“Part 1 …define and deeply analyse history’s crises, through comparing and contrasting key issues and ascertaining if there indeed is a case for the GFC being unique.”
From the onset, we must define what it means for something to be unique. Oxford Dictionary defines unique as ‘Being the only one of its kind; unlike anything else’ (1). The seminal dates of the Great Crash occurred during 28th – 29th October 1929, known as Black Monday and Black Tuesday respectively. The Great Depression immediately ensued from The Great Crash through to the year 1939 (Richardson et al. 2013) (2).
Chart 1: The Dow Jones Industrial Average Index (DJIA), 1918-1940
Chart 1 (Macrotrends 2018) (3); vertical axis indicates the $USD nominal values rebased for October 1915=100 of the DJIA stock market index between the years 1918 to 1940. The 1920’s was a period referred to as the ‘Roaring 20’s’, from the evident stock market boom at its peak of 380.33 in August 1929.
The period during 1929-1933 witnessed almost 6,000 commercial bank suspensions, and over one million dollars (USD $18.5M, 2016) in losses borne by commercial bank depositors (FDIC 2005) (4). John Maynard Keynes and his contemporaries believed that the Federal Reserve did all it could through its stimulative policies to reduce the severity of such a tumultuousness event. Peter Temin concluded that before the money supply fell, prices were already falling (Kindleberger & Aliber 2011) (5). Monetarists, on the other hand, refer to Milton Friedman and Anna Schwartz, who point out that indeed the monetary authorities acted in a manner inconsistent with their purpose of injecting liquidity in the banking system in times of crisis. This, being their responsibility as per the Federal Reserve Act of 1913. Friedman continues, indicating how the US monetary authorities allowed the monetary base to shrink, leading to the quantity of money to decline by one third over 1929-1933 (Friedman 1968) (6).
Kindleberger & Aliber (2011) (5) connect the similar features between the 1882 French Bank Crisis and the Crash of 1929 with the expansion in the use of, and speculation in call money.

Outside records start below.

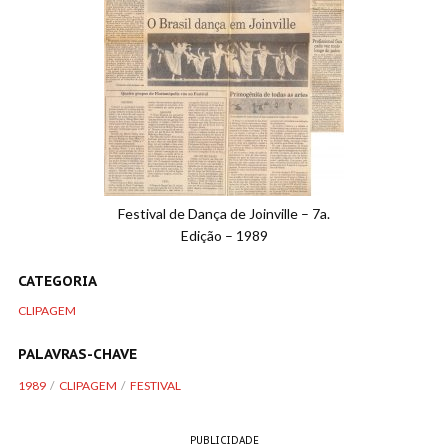
Festival de Dança de Joinville – 7a.
Edição – 1989
CATEGORIA
CLIPAGEM
PALAVRAS-CHAVE
1989
CLIPAGEM
FESTIVAL
PUBLICIDADE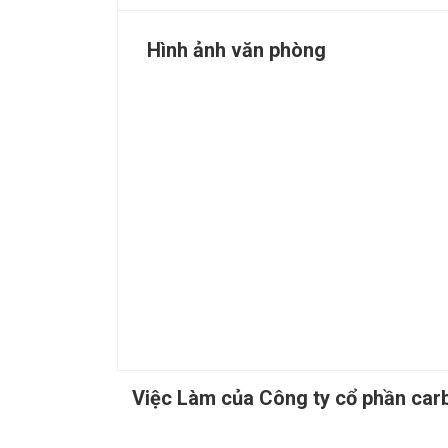
Hình ảnh văn phòng
Việc Làm của Công ty cổ phần car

The high leverage in margin credit meant buyers of stocks were required by brokerage firms to provide a 10 percent down with the remaining 90 percent borrowed. From end of 1926 to early October 1929 the volume of call loans had risen by 220%. The warning signs were echoed in the market when in February 1929, Paul Warburg one of the founders of the Federal Reserve Bank System, made an address saying; US stock prices were too high likening the situation to the 1907 Bankers’ Panic. Additionally, the then Chairman of the Federal Reserve Board made a similar statement (Kindleberger & Aliber 2011, p.89) (5). Their statements however, could not stop the impending Great Crash, as presented by Chart 1; stock prices continued trending upward till August 1929.
References:
(1) Oxford Dictionaries 2016, Oxford University Press <http://www.oxforddictionaries.com/definition/english/unique>.
(2) Richardson, G., Komai, A., Gou, M., Park, D. 2013, ‘Stock Market Crash of 1929’, Federal Reserve History, <http://www.federalreservehistory.org/Events/DetailView/74>.

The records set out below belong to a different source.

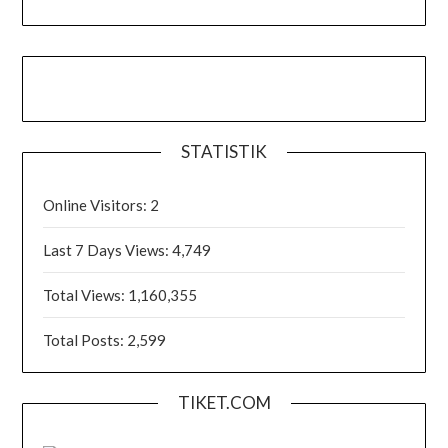
STATISTIK
Online Visitors:
2
Last 7 Days Views:
4,749
Total Views:
1,160,355
Total Posts:
2,599
TIKET.COM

(3) Macrotrends 2018, Dow Jones Industrial Average Index 1918-1940 <http://www.macrotrends.net/1319/dow-jones-100-year-historical-chart>.
(4) Federal Deposit Insurance Corporation 2005, Federal Deposit Insurance Corporation: The First Fifty Years, <https://www.fdic.gov/bank/historical/managing/chron/pre-fdic/>.
(5) Kindleberger, C. & Aliber, R. 2011, Manias, Panics & Crashes A History of Financial Crisis, 6th edn, Palgrave Macmillan, Basingstoke, Hampshire, pp. 79-89.
(6) Friedman, M. 1968, ‘The Role of Monetary Policy’, American Economic Review, vol. 58, no. 1, pp. 3.